##### Given data #####

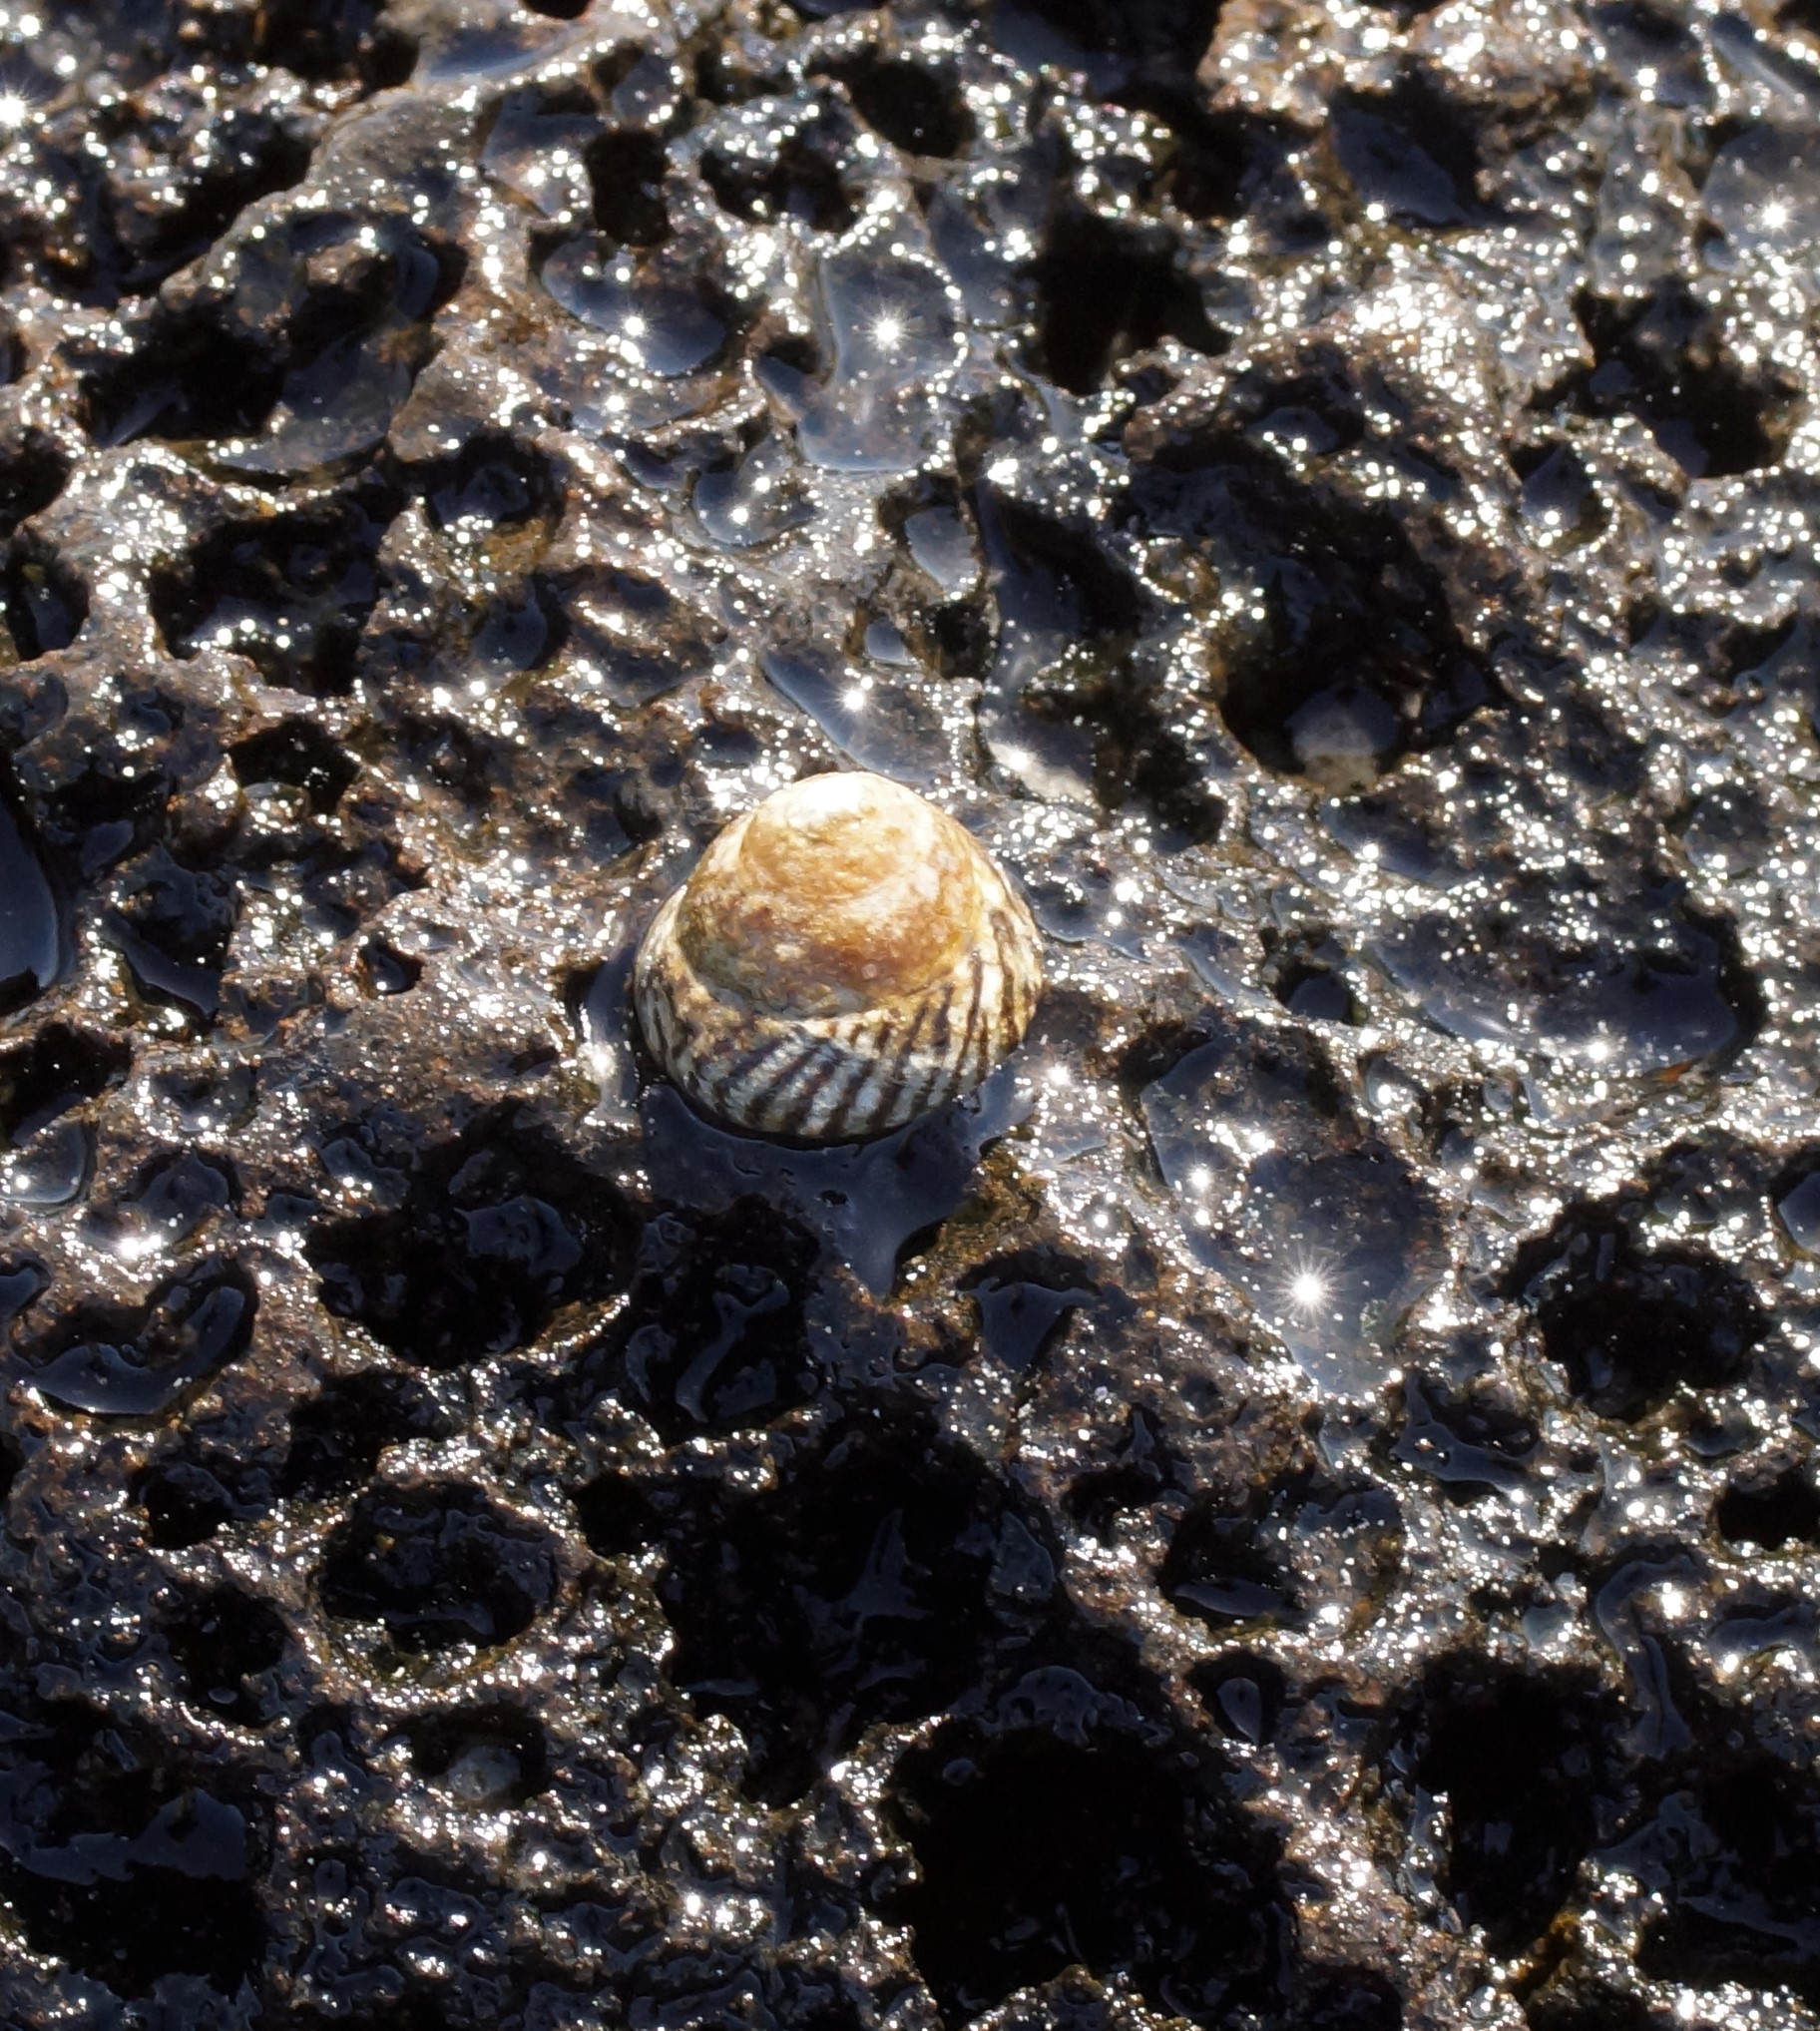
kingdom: Animalia
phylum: Mollusca
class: Gastropoda
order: Littorinimorpha
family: Littorinidae
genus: Bembicium
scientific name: Bembicium nanum
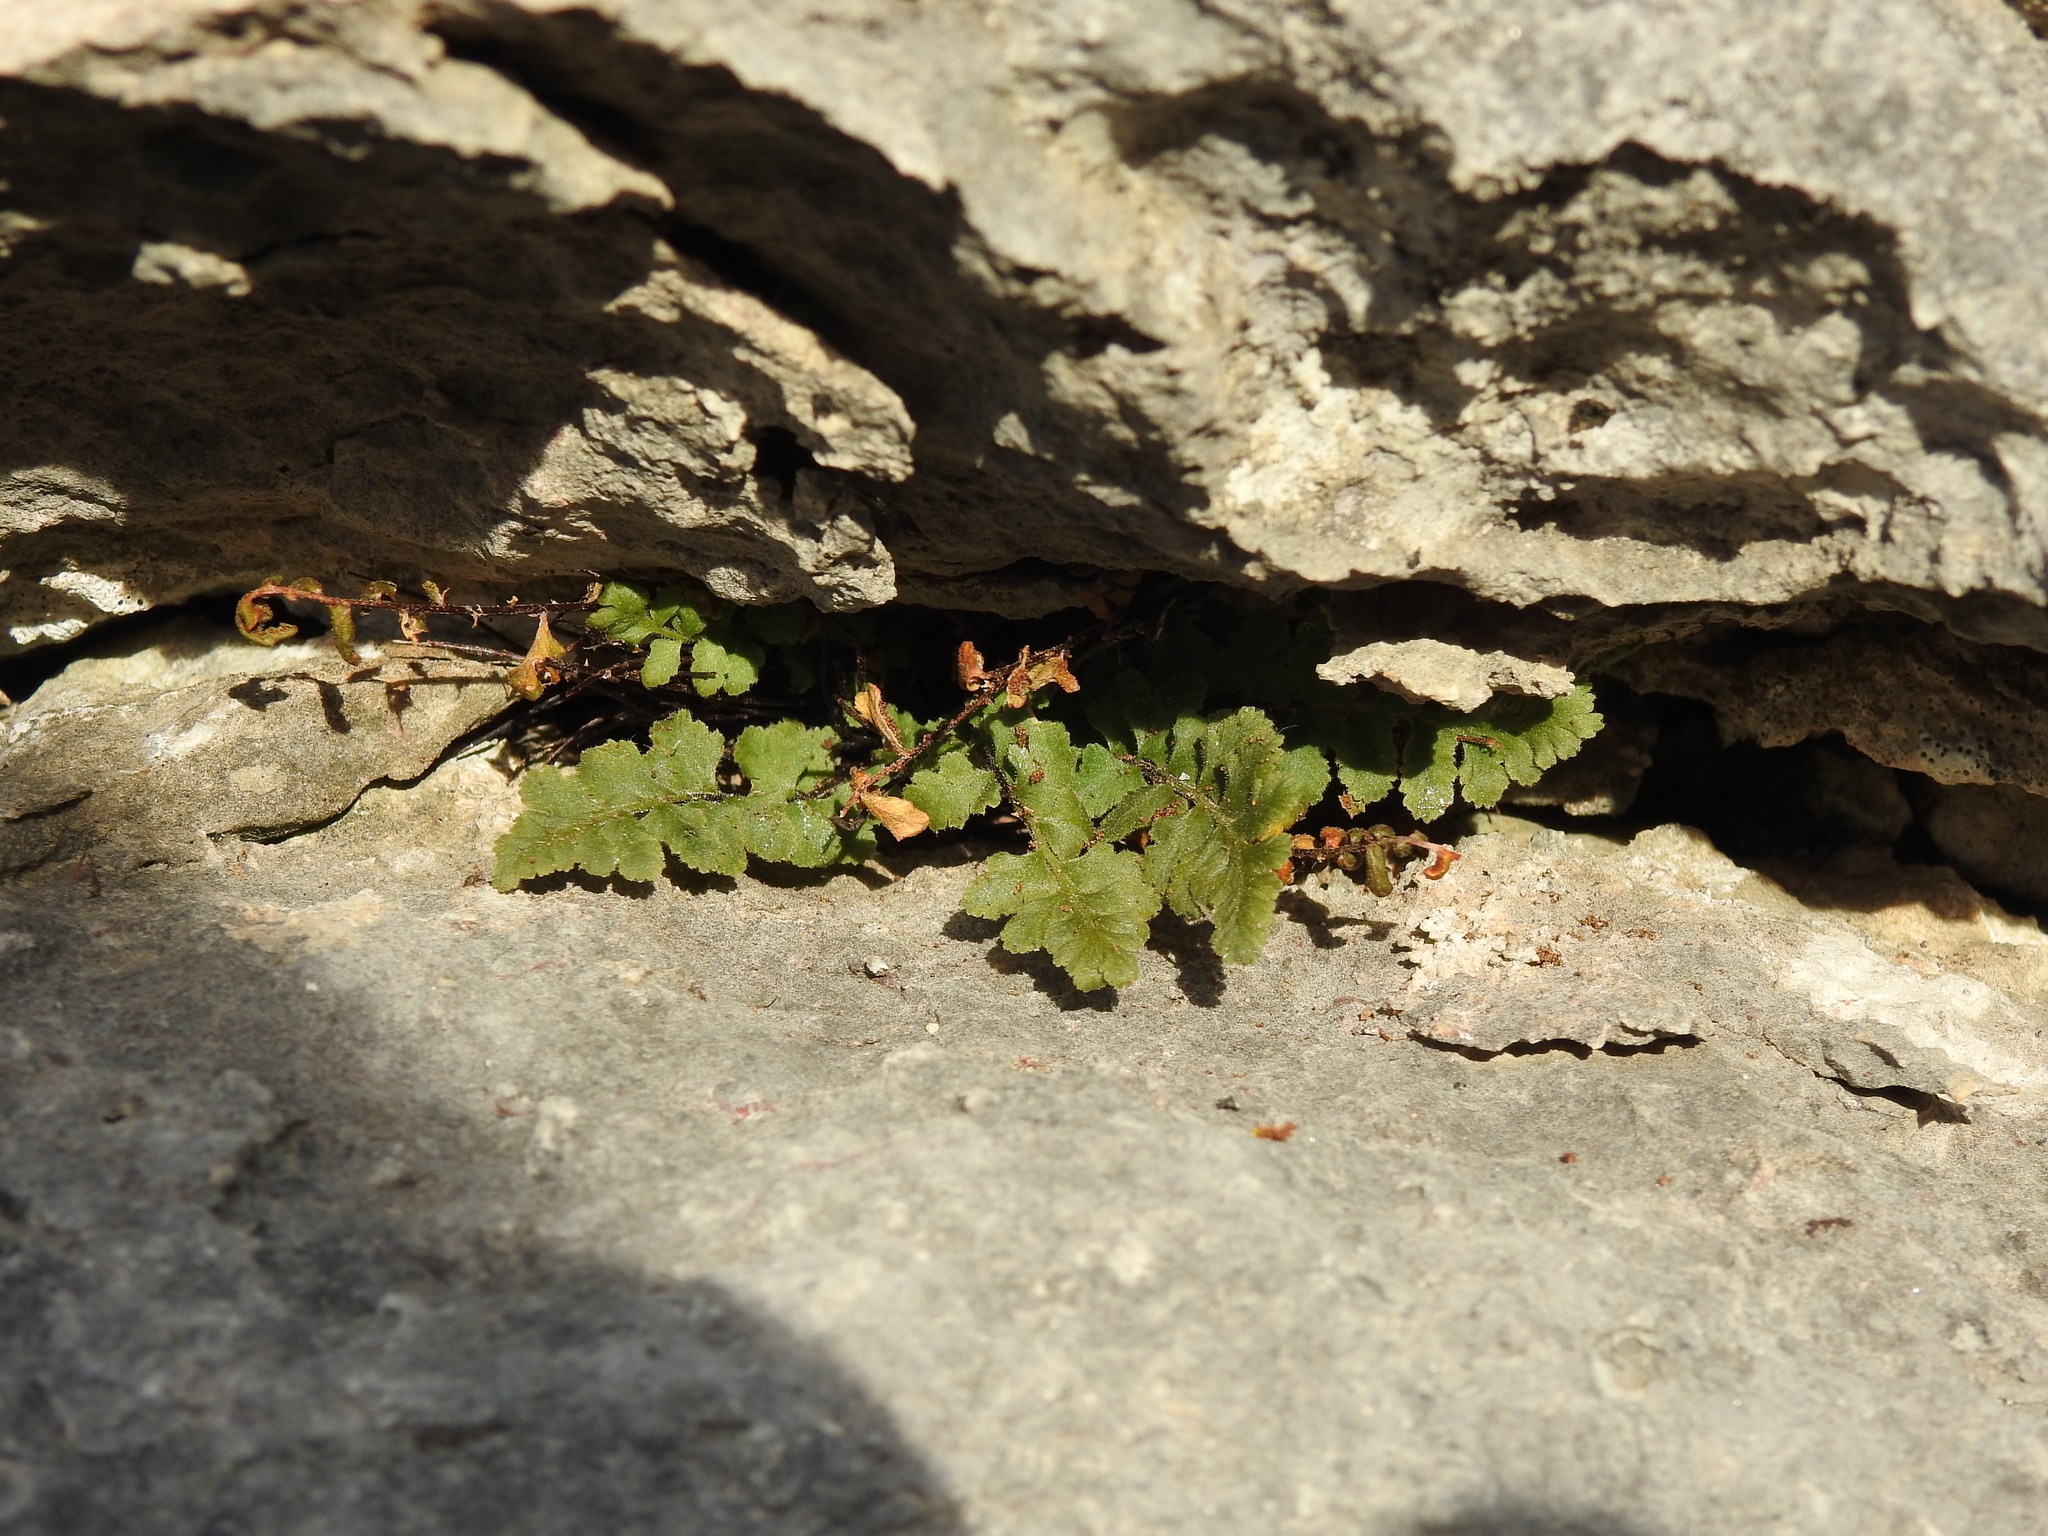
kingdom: Plantae
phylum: Tracheophyta
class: Polypodiopsida
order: Polypodiales
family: Aspleniaceae
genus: Asplenium
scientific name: Asplenium petrarchae
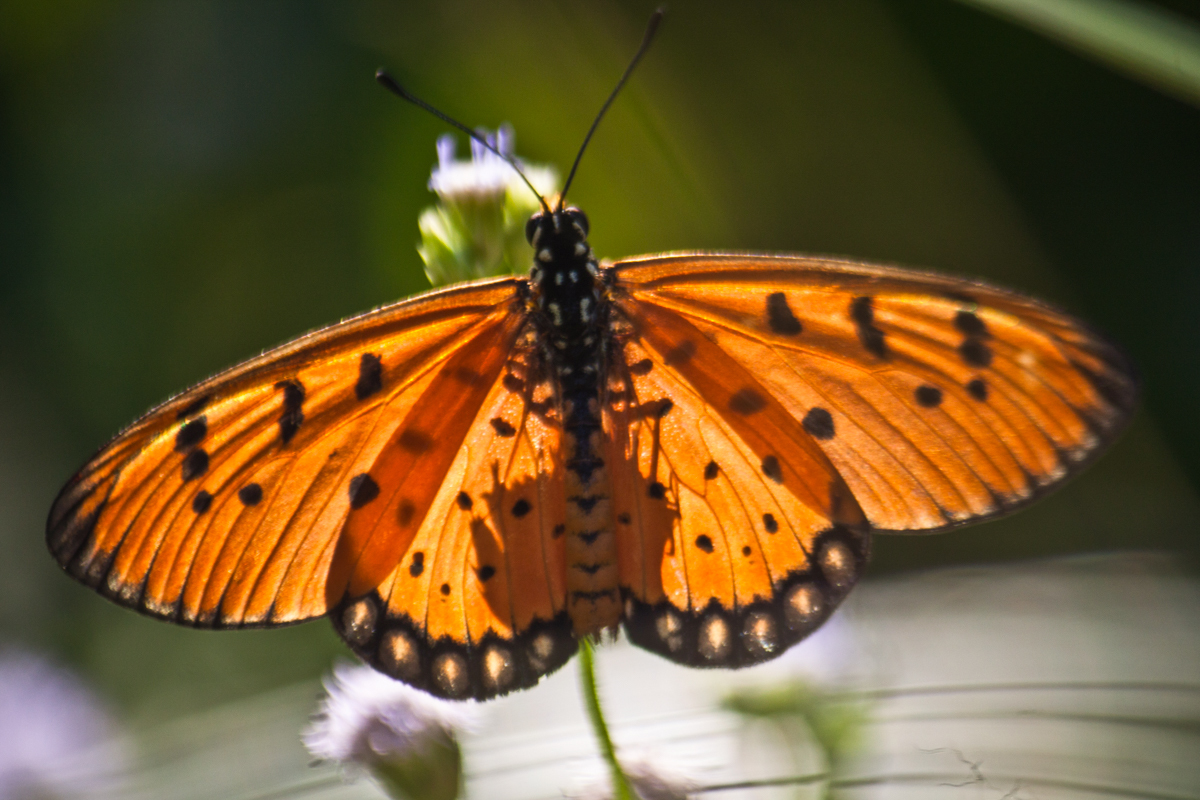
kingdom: Animalia
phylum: Arthropoda
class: Insecta
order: Lepidoptera
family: Nymphalidae
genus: Acraea
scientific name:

#####

Work required »
In the stretch from the start of the listing through the line containing "genus: Acraea", substitute "division" for "phylum" and keep all else unchanged. Leave the pictures out of your answer.

Task response »
kingdom: Animalia
division: Mollusca
class: Gastropoda
order: Littorinimorpha
family: Littorinidae
genus: Bembicium
scientific name: Bembicium nanum
kingdom: Plantae
division: Tracheophyta
class: Polypodiopsida
order: Polypodiales
family: Aspleniaceae
genus: Asplenium
scientific name: Asplenium petrarchae
kingdom: Animalia
division: Arthropoda
class: Insecta
order: Lepidoptera
family: Nymphalidae
genus: Acraea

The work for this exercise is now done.